What you will do:
Write out exactly the lines from the one holding "focal_35mm: 33" to the last line of the entries, both ends included and nothing else, without the pictures.

___ Dataset records

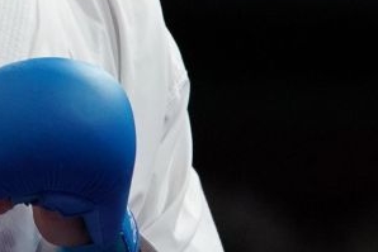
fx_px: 12690
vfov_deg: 1.1
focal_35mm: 1208
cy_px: 39
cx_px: -672
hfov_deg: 1.7
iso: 2000
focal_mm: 200
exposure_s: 1/1000
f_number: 2.8
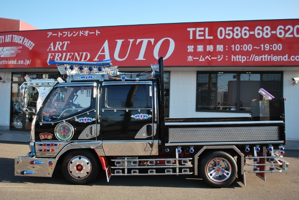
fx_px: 274
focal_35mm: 33
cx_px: 150
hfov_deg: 57.2
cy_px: 100
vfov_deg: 40.0
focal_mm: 22
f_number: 4
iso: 200
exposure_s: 1/500
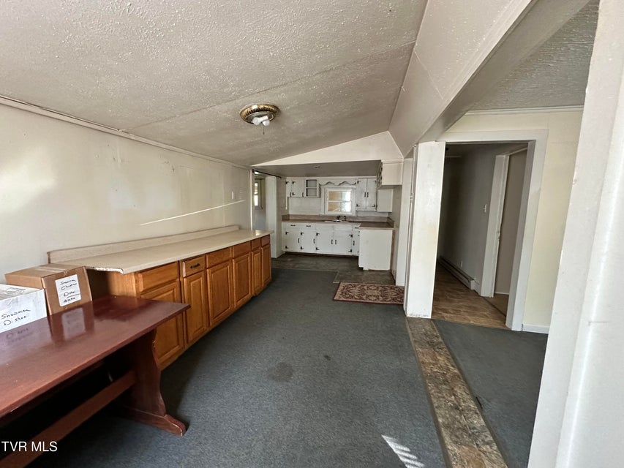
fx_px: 252
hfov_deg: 102.1
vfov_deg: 85.7
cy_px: 234
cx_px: 312
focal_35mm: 14
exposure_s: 1/60
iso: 500
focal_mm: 2.22
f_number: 2.2
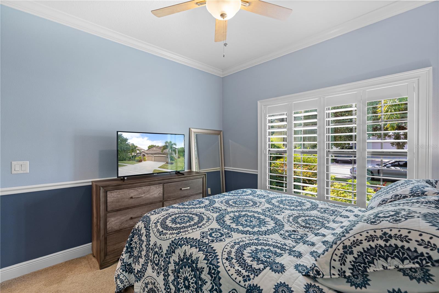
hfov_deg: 96.7
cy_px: 146
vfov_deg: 73.7
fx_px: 195
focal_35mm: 16
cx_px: 220
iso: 250
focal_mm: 16
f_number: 8
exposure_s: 1/50
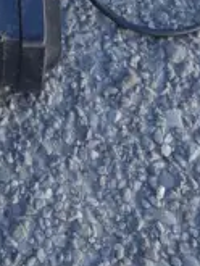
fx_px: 1523
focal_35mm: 198
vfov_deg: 8.5
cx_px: -251
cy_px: -498
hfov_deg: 7.1
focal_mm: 16
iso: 200
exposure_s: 1/160
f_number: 4.5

______

Final answer:
focal_35mm: 33
cx_px: 150
hfov_deg: 57.2
cy_px: 100
vfov_deg: 40.0
focal_mm: 22
f_number: 4
iso: 200
exposure_s: 1/500
fx_px: 252
hfov_deg: 102.1
vfov_deg: 85.7
cy_px: 234
cx_px: 312
focal_35mm: 14
exposure_s: 1/60
iso: 500
focal_mm: 2.22
f_number: 2.2
hfov_deg: 96.7
cy_px: 146
vfov_deg: 73.7
fx_px: 195
focal_35mm: 16
cx_px: 220
iso: 250
focal_mm: 16
f_number: 8
exposure_s: 1/50
fx_px: 1523
focal_35mm: 198
vfov_deg: 8.5
cx_px: -251
cy_px: -498
hfov_deg: 7.1
focal_mm: 16
iso: 200
exposure_s: 1/160
f_number: 4.5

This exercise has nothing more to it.